> **JOB**:
Search the records for lines with the word "будь" and copy each match.

◆ ◆ ◆ ◆ ◆ ◆ ◆

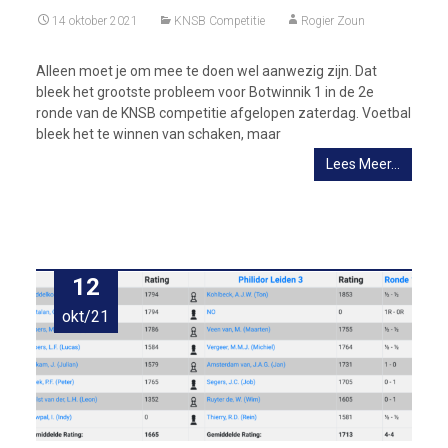
14 oktober 2021
KNSB Competitie
Rogier Zoun
Alleen moet je om mee te doen wel aanwezig zijn. Dat
bleek het grootste probleem voor Botwinnik 1 in de 2e
ronde van de KNSB competitie afgelopen zaterdag. Voetbal
bleek het te winnen van schaken, maar
Lees Meer…
12
okt/21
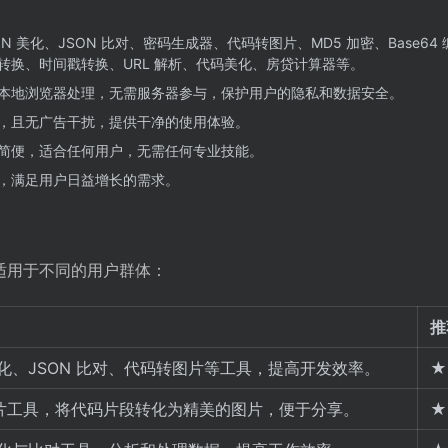
ON 美化、JSON 比对、密码生成器、代码转图片、MD5 加密、Base64
转换、时间戳转换、URL 解析、代码美化、房贷计算器等。
本地浏览器处理，无需服务器参与，保护用户的隐私和数据安全。
，且无广告干扰，提供干净的使用体验。
简便，适合任何用户，无需任何专业技能。
，满足用户日益增长的需求。
，适用于不同的用户群体：
推
 美化、JSON 比对、代码转图片等工具，提高开发效率。
★
片工具，将代码片段转化为精美的图片，便于分享。
★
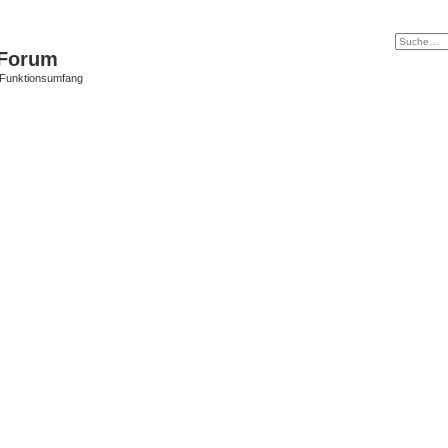
Forum
 Funktionsumfang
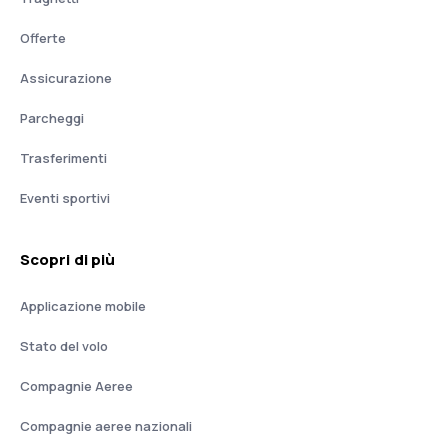
Offerte
Assicurazione
Parcheggi
Trasferimenti
Eventi sportivi
Scopri di più
Applicazione mobile
Stato del volo
Compagnie Aeree
Compagnie aeree nazionali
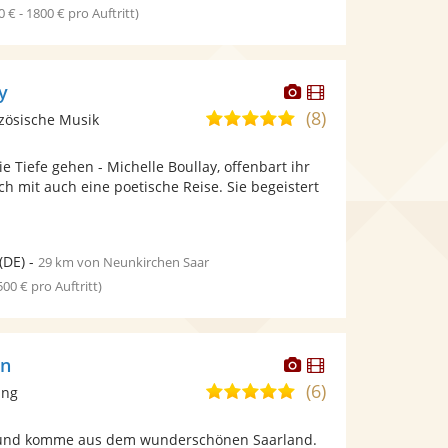
0 € - 1800 € pro Auftritt)
Dieser
Dieser
y
Künstler
Künstler
(8)
5,0
nzösische Musik
stellt
stellt
von
Fotos
Videos
die Tiefe gehen - Michelle Boullay, offenbart ihr
5
bereit.
bereit.
 mit auch eine poetische Reise. Sie begeistert
Sternen
(DE)
-
29 km von Neunkirchen Saar
 500 € pro Auftritt)
Dieser
Dieser
nn
Künstler
Künstler
(6)
5,0
ang
stellt
stellt
von
Fotos
Videos
na und komme aus dem wunderschönen Saarland.
5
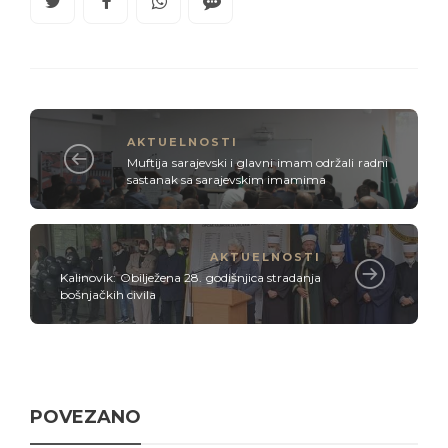
AKTUELNOSTI
Muftija sarajevski i glavni imam održali radni
sastanak sa sarajevskim imamima
AKTUELNOSTI
Kalinovik: Obilježena 28. godišnjica stradanja
bošnjačkih civila
POVEZANO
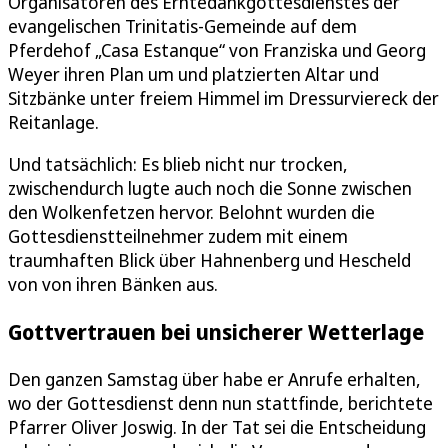
Organisatoren des Erntedankgottesdienstes der
evangelischen Trinitatis-Gemeinde auf dem
Pferdehof „Casa Estanque“ von Franziska und Georg
Weyer ihren Plan um und platzierten Altar und
Sitzbänke unter freiem Himmel im Dressurviereck der
Reitanlage.
Und tatsächlich: Es blieb nicht nur trocken,
zwischendurch lugte auch noch die Sonne zwischen
den Wolkenfetzen hervor. Belohnt wurden die
Gottesdienstteilnehmer zudem mit einem
traumhaften Blick über Hahnenberg und Hescheld
von von ihren Bänken aus.
Gottvertrauen bei unsicherer Wetterlage
Den ganzen Samstag über habe er Anrufe erhalten,
wo der Gottesdienst denn nun stattfinde, berichtete
Pfarrer Oliver Joswig. In der Tat sei die Entscheidung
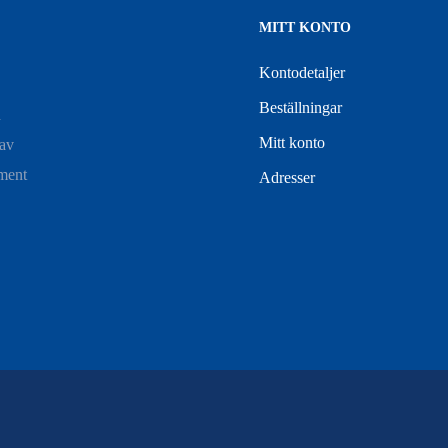
MITT KONTO
Kontodetaljer
Beställningar
h
Mitt konto
 av
iment
Adresser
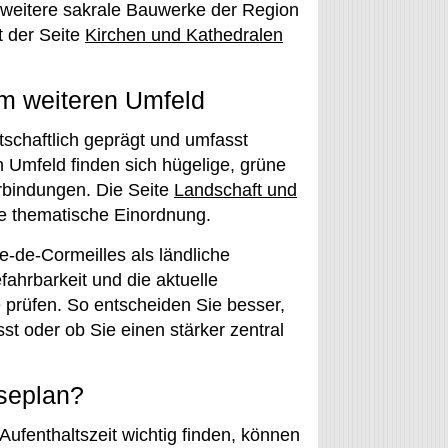
weitere sakrale Bauwerke der Region
t der Seite
Kirchen und Kathedralen
im weiteren Umfeld
tschaftlich geprägt und umfasst
Umfeld finden sich hügelige, grüne
bindungen. Die Seite
Landschaft und
e thematische Einordnung.
e-de-Cormeilles als ländliche
ahrbarkeit und die aktuelle
e prüfen. So entscheiden Sie besser,
st oder ob Sie einen stärker zentral
iseplan?
fenthaltszeit wichtig finden, können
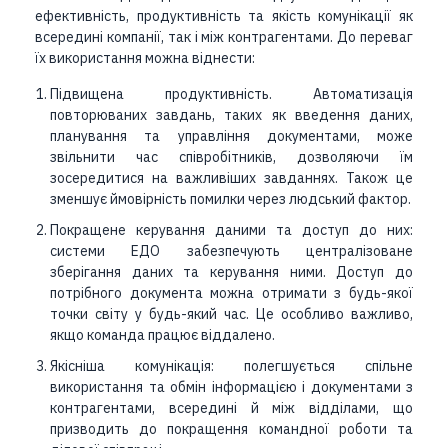
ефективність, продуктивність та якість комунікації як
всередині компанії, так і між контрагентами. До переваг
їх використання можна віднести:
Підвищена продуктивність. Автоматизація
повторюваних завдань, таких як введення даних,
планування та управління документами, може
звільнити час співробітників, дозволяючи їм
зосередитися на важливіших завданнях. Також це
зменшує ймовірність помилки через людський фактор.
Покращене керування даними та доступ до них:
системи ЕДО забезпечують централізоване
зберігання даних та керування ними. Доступ до
потрібного документа можна отримати з будь-якої
точки світу у будь-який час. Це особливо важливо,
якщо команда працює віддалено.
Якісніша комунікація: полегшується спільне
використання та обмін інформацією і документами з
контрагентами, всередині й між відділами, що
призводить до покращення командної роботи та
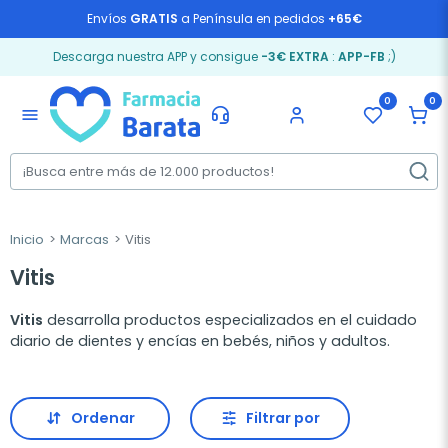
Envíos
GRATIS
a Península en pedidos
+65€
Descarga nuestra APP y consigue
-3€ EXTRA
:
APP-FB
;)
0
0
menu
Inicio
Marcas
Vitis
Vitis
Vitis
desarrolla productos especializados en el cuidado
diario de dientes y encías en bebés, niños y adultos.
Ordenar
Filtrar por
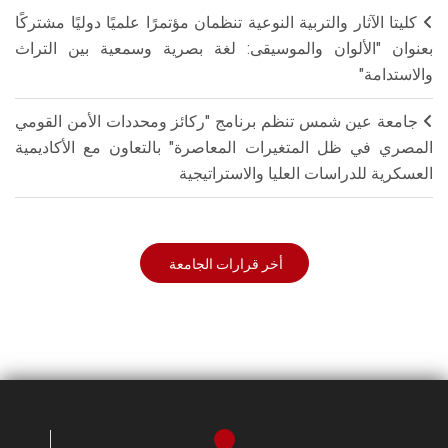
كليتا الآثار والتربية النوعية تنظمان مؤتمرًا علميًا دوليًا مشتركًا
بعنوان "الألوان والموسيقى: لغة بصرية وسمعية بين التراث
والاستدامة"
جامعة عين شمس تنظم برنامج "ركائز ومحددات الأمن القومي
المصري في ظل المتغيرات المعاصرة" بالتعاون مع الأكاديمية
العسكرية للدراسات العليا والاستراتيجية
أخر قرارات الجامعة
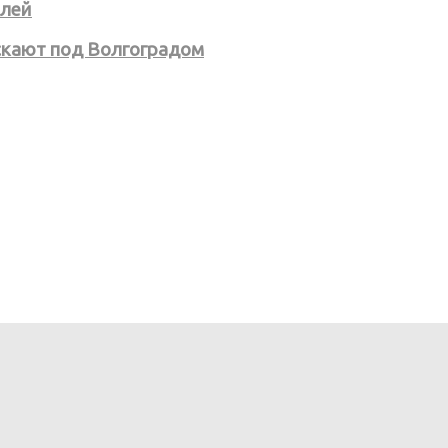
блей
скают под Волгоградом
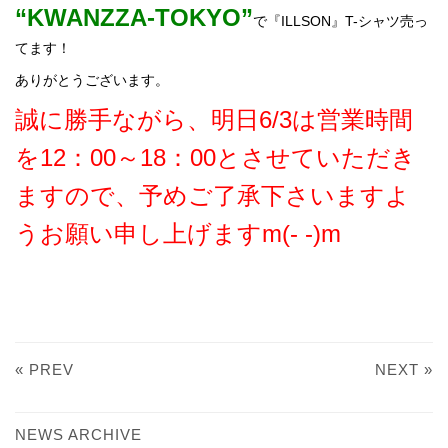
“KWANZZA-TOKYO”
で『ILLSON』T-シャツ売っ
てます！
ありがとうございます。
誠に勝手ながら、明日6/3は営業時間
を12：00～18：00とさせていただき
ますので、予めご了承下さいますよ
うお願い申し上げますm(- -)m
« PREV
NEXT »
NEWS ARCHIVE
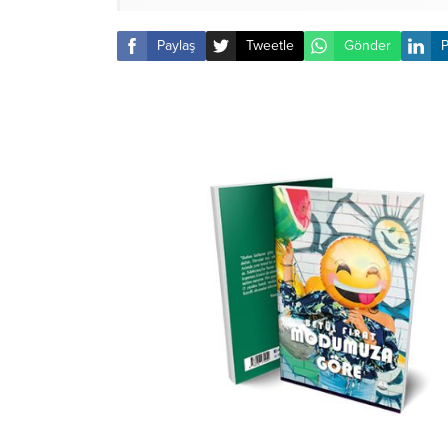
Paylaş
Tweetle
Gönder
P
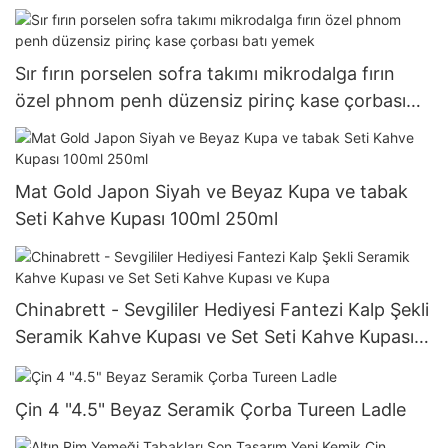
Sır fırın porselen sofra takımı mikrodalga fırın
özel phnom penh düzensiz pirinç kase çorbası
batı yemek
Mat Gold Japon Siyah ve Beyaz Kupa ve tabak
Seti Kahve Kupası 100ml 250ml
Chinabrett - Sevgililer Hediyesi Fantezi Kalp Şekli
Seramik Kahve Kupası ve Set Seti Kahve Kupası
ve Kupa
Çin 4 "4.5" Beyaz Seramik Çorba Tureen Ladle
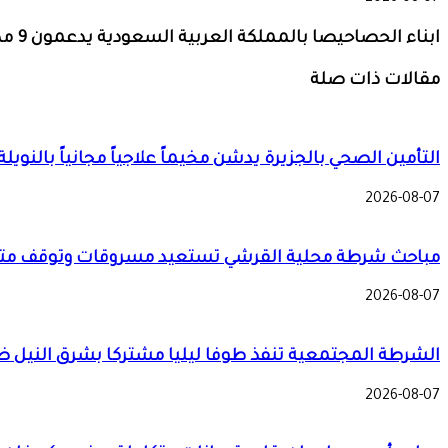
ابناء الحصاحيصا بالمملكة العربية السعودية يدعمون 9 مدارس بمعينات اجلاس
مقالات ذات صلة
التأمين الصحي بالجزيرة يدشن مخيماً علاجياً مجانياً با
2026-08-07
مباحث شرطة محلية القرشي تستعيد مسروقات وتوقف مت
2026-08-07
الشرطة المجتمعية تنفذ طوفا ليليا مشتركا بشرق النيل 
2026-08-07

◆ ◆ ◆ ◆ ◆ ◆ ◆

> **RESULT FOR THIS TASK**:
потрібного документа можна отримати з будь-якої
точки світу у будь-який час. Це особливо важливо,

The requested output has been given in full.